## What the exercise asks
Turn the lines below into a numbered list, from the line containing "class: Insecta" through the last line, both included. Skip blank lines and leave out the pictures.

## Collected data
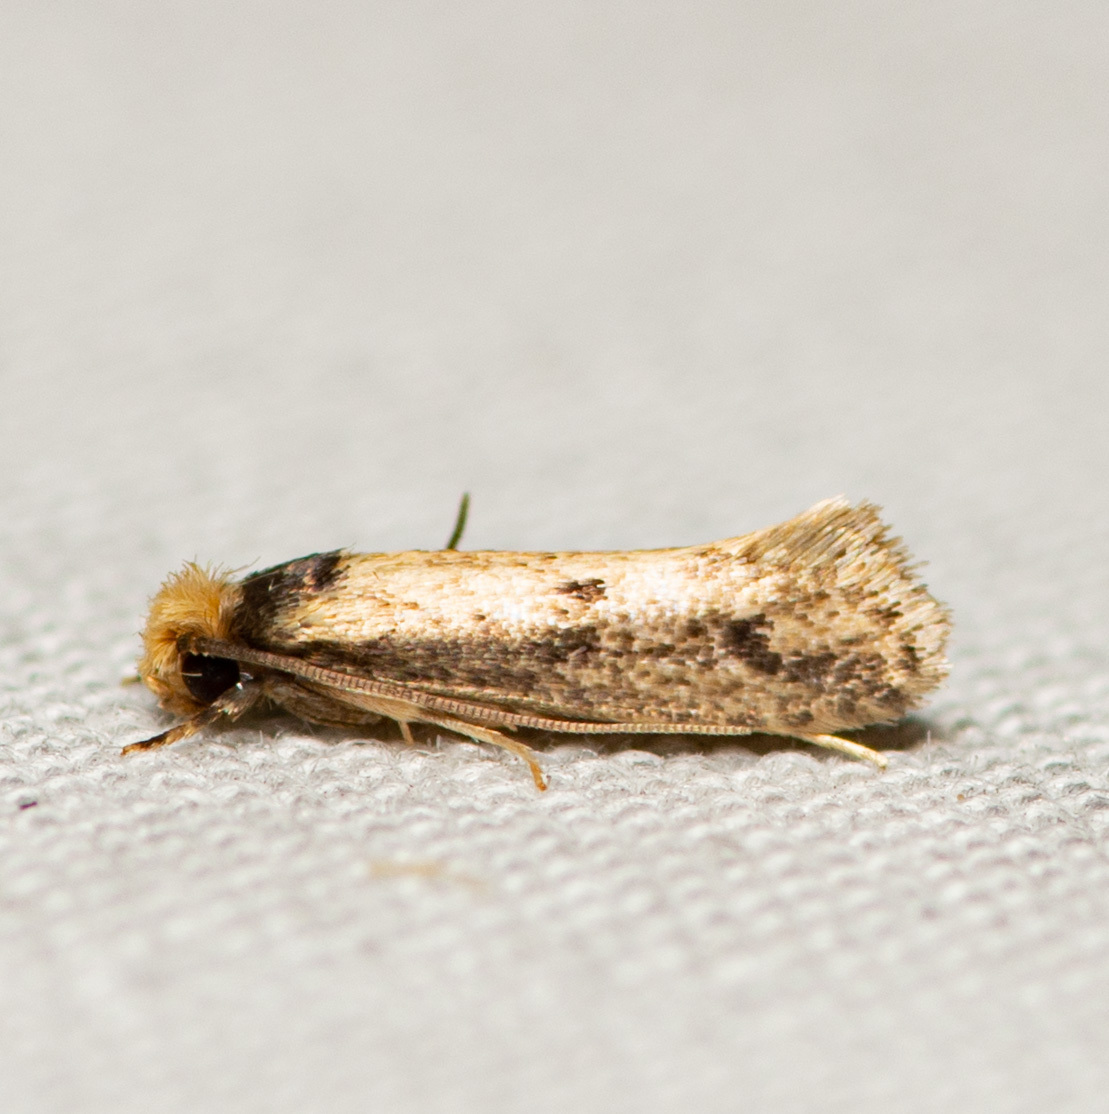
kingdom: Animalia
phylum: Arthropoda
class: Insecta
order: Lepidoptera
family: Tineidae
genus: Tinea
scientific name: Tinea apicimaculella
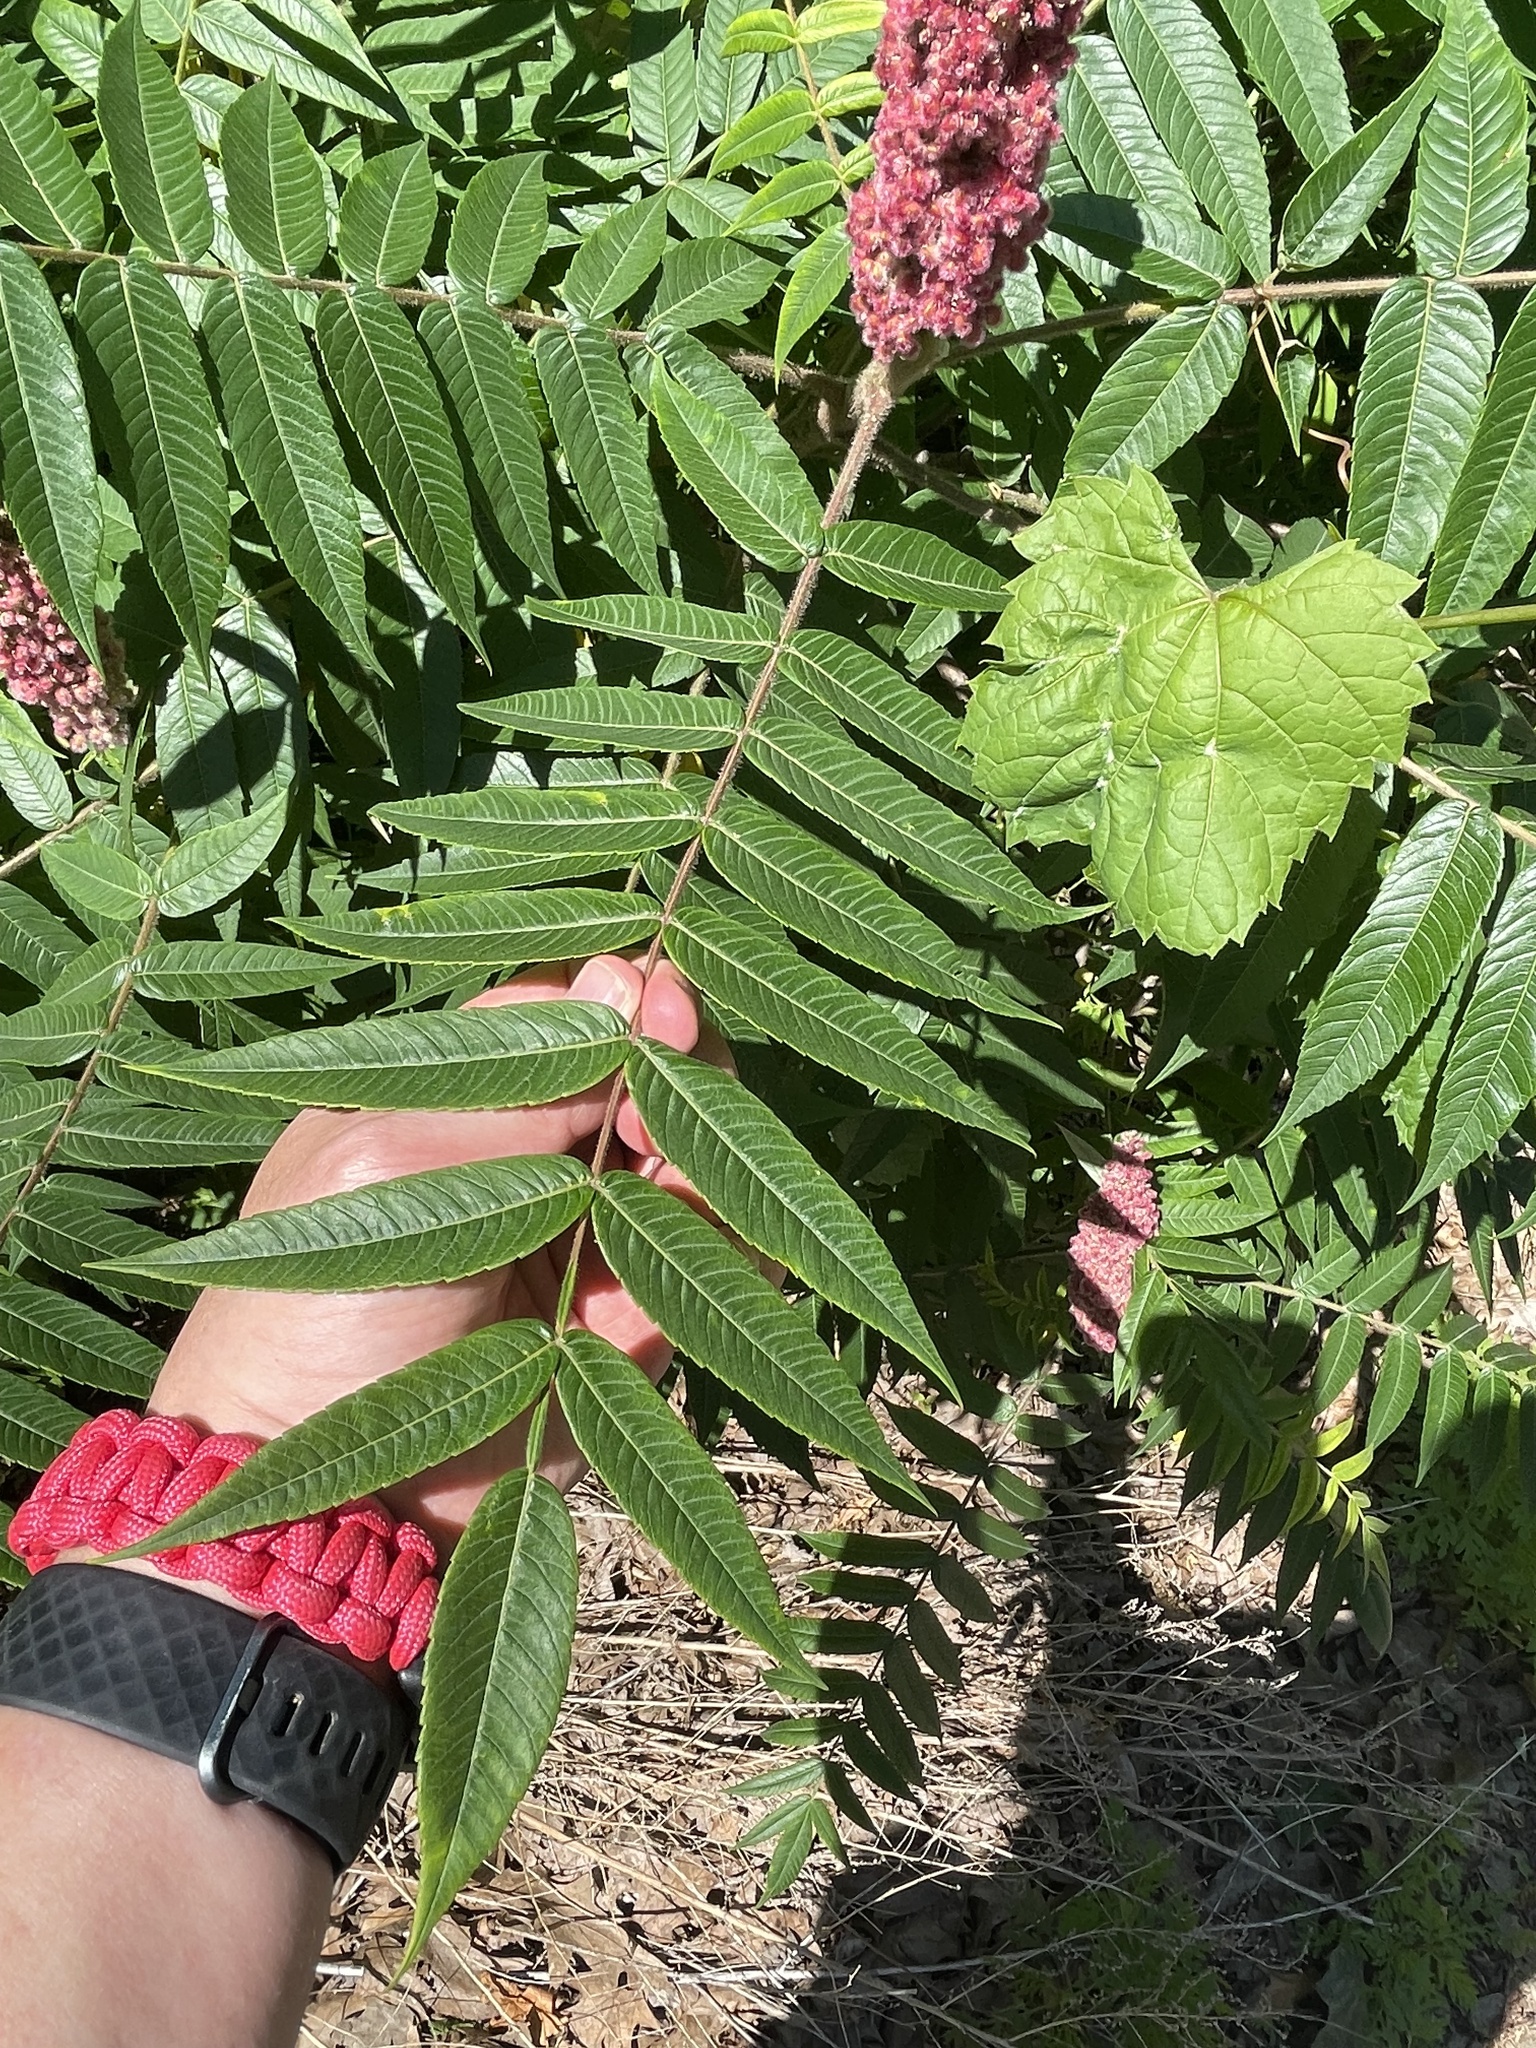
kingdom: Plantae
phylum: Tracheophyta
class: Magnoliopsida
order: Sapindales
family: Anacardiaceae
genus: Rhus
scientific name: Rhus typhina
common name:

## Correct result
1. class: Insecta
2. order: Lepidoptera
3. family: Tineidae
4. genus: Tinea
5. scientific name: Tinea apicimaculella
6. kingdom: Plantae
7. phylum: Tracheophyta
8. class: Magnoliopsida
9. order: Sapindales
10. family: Anacardiaceae
11. genus: Rhus
12. scientific name: Rhus typhina
13. common name:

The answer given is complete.